I have a few amazing female friends who are gorgeous, funny, smart and single but didn’t want to be single. I didn’t have any single male friends who were suitable matches for them. I felt like there was some kind of imbalance in the universe.

I learned another friend had the opposite situation – too many single male friends and not enough ladies. Woohoo!

A few months ago we co-hosted a party called Meet Market at my house. Everyone except us was single and had to bring a plus-one to the party – a single, platonic friend of the opposite sex*, someone they could vouch for. This kept the numbers of men and women even, gave each person someone to talk to if they got nervous, and ensured we broadened the social circle.

The party was a lot of fun!  We had DIY foods like fondue and ice-cream sundaes, and games like Jenga and Cards Against Humanity ready for people who wanted to play. I made lots of new friends I wouldn’t have met otherwise, and it was really fun spying on the lovebirds, including people kissing in the coat rack and slow-dancing near the dishwasher (tee hee, only slightly awkward and hilarious while I was trying to put away dishes).

We sent out a survey after the party and asked for feedback. Most people had a great time at the party, and 80% of attendees said we should have another Meet Market (either because it was successful for them or they want to try again).

Two-thirds said they swapped contact details with at least one romantic suitor at the party. Two weeks on, 43% of people surveyed said they had met up in person with someone they fancied from Meet Market.

I don’t have the current stats for everyone, but I know at least two couples are still together.
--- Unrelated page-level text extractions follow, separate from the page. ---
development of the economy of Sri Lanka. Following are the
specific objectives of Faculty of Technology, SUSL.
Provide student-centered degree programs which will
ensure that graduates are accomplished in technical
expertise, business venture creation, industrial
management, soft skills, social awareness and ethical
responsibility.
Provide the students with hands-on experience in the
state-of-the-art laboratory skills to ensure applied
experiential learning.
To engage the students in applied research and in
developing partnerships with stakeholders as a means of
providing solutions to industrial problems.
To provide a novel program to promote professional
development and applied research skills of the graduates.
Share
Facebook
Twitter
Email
Success! And most people (including me) made at least two new friends at the party.

Lessons learned from Meet Market:

  1. Having a co-host with a different social network to me was brilliant. We had lots of fun chats throughout the night on our progress and who liked whom.
  2. I could not have predicted the couples who partnered up (with one exception). It was very interesting to see who everyone liked!
  3. We purposely didn’t try to force conversation or make people participate in activities because we were so worried about making people feel awkward. But most of the people surveyed said they wanted more conversation starters or ice-breaker-type games.
  4. Some people found it difficult to find a plus-one (or theirs cancelled at the last minute). By setting up the party as a Facebook event, we were able to keep in contact with everyone and make sure all the plus-zeros were even numbers of men and women.
  5. We had one or two idiots at the party who were not on their best behaviour and vandalised some of our things. Other than that, having a house full of strangers was surprisingly lovely and fun. Next time I’ll be getting contact details for everyone as they walk in the door, and maybe have a cover charge to keep out the riff raff.

I totally recommend holding a party like this where you live, especially if you can find a co-host. Let us know if you do!

* This party concept has been labelled heteronormative and even “heteroboring” – I don’t disagree. I would love suggestions for how to make it more inclusive for next time.

** I know “How to mend a broken heart” was written and first performed by the Bee Gees, but I prefer the Al Green version!